Sighting assembly

A sighting assembly for providing a reference laser beam in the course of connecting pipe segments to each other includes an elongate body in which a laser pointing course is received and which is pivotally engaged at its front end to an straight edged arm. The body may further include a magnetic compass and a level assembly, both proximate its rear end, to provide a visual indication of the azimuth and inclination thereof. These are achieved by an azimuth ring on the compass projecting into lateral cutouts in the body for manipulative convenience. In one example the arm supports two spaced posts, each including spaced projections for contacting the pipe segment, and when the arm is collapsed below the body for storage the posts are received in the cutouts.

BACKGROUND OF THE INVENTION
 1. Field of the Invention:
 The present invention relates to sighting devices, and more particularly to
 laser beam sighting assemblies useful in aligning pipe segments and
 flanges in the course constructing a pipeline.
 2. Description of the Prior Art
 The process of constructing a pipeline or pipe run often entails a sequence
 of welds in which long segments of pipe are joined to bend segments and
 flanges. In this process the accumulated build up of welding tolerances
 and welding heat distortions require continuous realignment sighting, with
 compensating grinding adjustments made at each weld joint. Thus the pipe
 fitter is constantly measuring angles, adjusting the weld lines and
 re-sighting in order to obtain a proper drainage slope and a true flange
 surface at the end of a run.
 Maintaining a proper slope and flange surface alignment is particularly
 difficult at a pipeline bend. Here the length tolerances compound the
 angular tolerances and the pipe fitter therefore needs to adjust both the
 length and the angular segment of the bend to maintain slope and flange
 geometry. In this setting various sightings are taken along the pipe and
 the bend segments which with the use of trigonometry resolve the final
 flange joint plane.
 This cumbersome process renders any construction assignment in which the
 pipe run needs to drain in a particular direction both difficult and
 geometrically indeterminate. For example, typical drain slopes are 1/8 or
 1/4 inch per foot and any distortion or misalignment of the bend can form
 undrained traps or pockets that promote corrosion. Thus a continuing
 requirement subsists for a quick verification of the slope and its general
 direction as the pipe segements are welded.
 Heretofore various surveying assemblies have been devised which in one or
 another manner provide accurate measurement of the various geometrical
 points and lines. Examples of such surveying assemblies are shown in U.S.
 Pat. No. 3,813,170 to Sears; U.S. Pat. No. 3,897,637 to Genho; U.S. Pat.

» **TASK REQUIREMENTS**
(a) Restate the part of the patent text on the laser sighting assembly that opens with the words containing "BACKGROUND OF THE" and closes with "constructing a pipeline.", substituting "conduit" for every "pipeline".
(b) Extend the patent text on the laser sighting assembly, picking up after its final line.

» **SUPPLIED INFORMATION**
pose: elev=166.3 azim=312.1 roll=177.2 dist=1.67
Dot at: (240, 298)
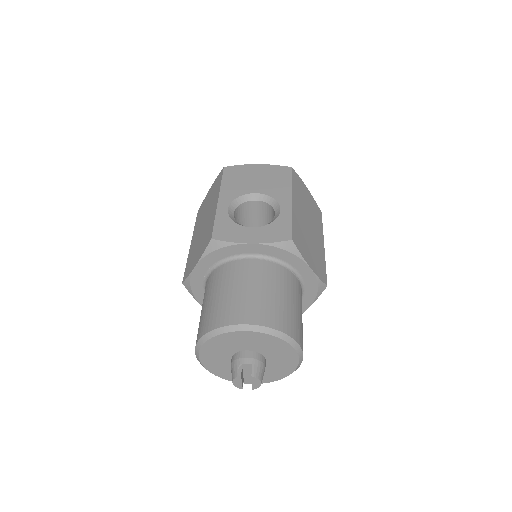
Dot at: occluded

» **SET OF ANSWERS**
(a)
BACKGROUND OF THE INVENTION
 1. Field of the Invention:
 The present invention relates to sighting devices, and more particularly to
 laser beam sighting assemblies useful in aligning pipe segments and
 flanges in the course constructing a conduit.

(b)
 Nos. 4,973,158 to Marsh; and 5,218,770 to Toga. While each describes an
 accurate surveying instrument, the precise and complex surveyor's
 procedure is not practical at each weld and therefore primarily useful to
 set the end references or the reference line. Alternatively, portable
 measuring devices have been developed incorporating complex electronic
 systems that render convenient most remote measuring tasks, exemplified in
 U.S. Pat. Nos. 5,075,977, 5,287,627 and 5,182,863, all to Rando. While
 suitable for the purposes intended each of the foregoing entails complex
 precision instrumentation that is expensive to produce and maintain and
 subject to damage.
 A simple, inexpensive and rugged sighting assembly particularly suited to
 the quick slope and azimuth adjustments made in the course of welding a
 pipe run is desired and it is one such assembly that is disclosed herein.
 SUMMARY OF THE INVENTION
 Accordingly, it is the general purpose and object of the present invention
 to provide a sighting assembly useful in determining the general slope of
 pipe bend segments in order to align the end flanges of a pipeline.
 Other objects of the invention are to provide a simple and rugged sighting
 assembly useful in the construction of pipelines.
 Yet further objects of the invention are to provide a portable sighting
 assembly conformed for quick resolution of geometry in the course of
 constructing a pipeline.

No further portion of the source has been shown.